Se o Governo quer que o setor privado aumente os salários dos trabalhadores nos moldes estabelecidos, tem de apresentar contrapartidas para as empresas já no OE 2020.

 

Na semana passada, o Governo acordou que se iria comprometer a que os aumentos salariais no setor privado ficassem acima da inflação e da produtividade. Agora, em entrevista ao Expresso, os líderes das confederações patronais reagiram, dizendo que só estão dispostos a aumentar os vencimentos dos trabalhadores se o Executivo der contrapartidas no Orçamento de Estado de 2020.

Os patrões exigem que o Governo de António Costa implemente medidas que favoreçam a competitividade das empresas, para que lhes seja possível aplicar os aumentos salariais desejados. Segundo as intenções do Governo, o aumento salarial seria acima de 2,7% em 2020 e mais do que 3,2% em 2023.

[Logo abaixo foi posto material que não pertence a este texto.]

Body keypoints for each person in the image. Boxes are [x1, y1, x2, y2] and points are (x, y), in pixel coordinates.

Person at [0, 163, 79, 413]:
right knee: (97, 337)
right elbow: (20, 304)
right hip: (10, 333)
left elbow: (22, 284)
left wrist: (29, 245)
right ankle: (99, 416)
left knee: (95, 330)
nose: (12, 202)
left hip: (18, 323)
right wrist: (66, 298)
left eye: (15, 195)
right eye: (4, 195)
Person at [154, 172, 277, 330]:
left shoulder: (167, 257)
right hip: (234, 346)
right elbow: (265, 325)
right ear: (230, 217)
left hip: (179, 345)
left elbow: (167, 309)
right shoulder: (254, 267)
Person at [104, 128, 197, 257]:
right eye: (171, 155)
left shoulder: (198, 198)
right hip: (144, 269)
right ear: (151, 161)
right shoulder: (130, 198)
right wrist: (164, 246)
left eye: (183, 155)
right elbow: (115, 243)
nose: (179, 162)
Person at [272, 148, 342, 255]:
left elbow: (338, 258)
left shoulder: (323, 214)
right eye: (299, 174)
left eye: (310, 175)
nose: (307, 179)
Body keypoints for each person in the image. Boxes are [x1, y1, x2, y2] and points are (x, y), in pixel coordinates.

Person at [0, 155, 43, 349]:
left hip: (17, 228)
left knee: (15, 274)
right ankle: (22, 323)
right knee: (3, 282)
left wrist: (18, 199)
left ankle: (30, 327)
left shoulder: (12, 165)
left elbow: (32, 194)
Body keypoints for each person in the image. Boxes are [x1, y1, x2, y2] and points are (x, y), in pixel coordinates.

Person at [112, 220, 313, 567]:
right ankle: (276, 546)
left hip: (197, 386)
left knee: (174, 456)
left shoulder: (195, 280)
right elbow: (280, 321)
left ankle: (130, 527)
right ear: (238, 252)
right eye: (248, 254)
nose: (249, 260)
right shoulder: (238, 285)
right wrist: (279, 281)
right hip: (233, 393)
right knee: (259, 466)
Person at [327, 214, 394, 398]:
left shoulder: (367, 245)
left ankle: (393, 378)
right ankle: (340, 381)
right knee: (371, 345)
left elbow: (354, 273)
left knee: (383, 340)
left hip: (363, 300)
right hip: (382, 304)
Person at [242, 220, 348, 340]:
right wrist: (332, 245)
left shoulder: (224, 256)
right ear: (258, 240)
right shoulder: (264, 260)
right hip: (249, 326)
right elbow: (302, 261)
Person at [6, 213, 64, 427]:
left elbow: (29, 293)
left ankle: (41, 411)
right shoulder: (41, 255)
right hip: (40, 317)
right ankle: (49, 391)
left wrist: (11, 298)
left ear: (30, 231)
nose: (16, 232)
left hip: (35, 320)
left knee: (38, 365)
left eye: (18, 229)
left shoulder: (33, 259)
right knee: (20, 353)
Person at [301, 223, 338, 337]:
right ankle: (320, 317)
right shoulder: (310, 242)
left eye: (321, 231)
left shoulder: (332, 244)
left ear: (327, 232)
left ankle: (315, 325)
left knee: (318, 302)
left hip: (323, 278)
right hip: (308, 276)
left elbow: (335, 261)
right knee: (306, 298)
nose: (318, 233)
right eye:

As exigências das empresas são partilhadas pelo presidente da Confederação Empresarial de Portugal, António Saraiva, pelo presidente da Confederação do Comércio e Serviços de Portugal, João Vieira Lopes, pelo presidente da Confederação do Turismo de Portugal, Francisco Calheiros e pelo presidente da Confederação dos Agricultores de Portugal, Eduardo Oliveira e Sousa.

Algumas das medidas idealizadas passam por benefícios fiscais ao reinvestimento de lucros ou então uma descida das tributações autónomas, explica o Expresso. São também propostas mais verbas para a formação profissional ou a revisão das regras do Fundo de Compensação do Trabalho.

Sem ainda terem chegado a nenhum compromisso, o Governo tem apenas algumas intenções delineadas. Resta agora negociar com os líderes das confederações patronais para chegarem a um consenso que beneficie ambos. “Da parte das confederações patronais há toda a disponibilidade para chegar a acordo“, reforça António Saraiva.

A intenção é ver, pelo menos, ver esta medidas de incentivo às empresas refletidas no Orçamento de Estado do próximo ano. Eduardo Oliveira e Sousa recorda já um compromisso antigo de baixar o IRC para 17%, que apesar de não estar em debate, “não devia ser perdida de vista”.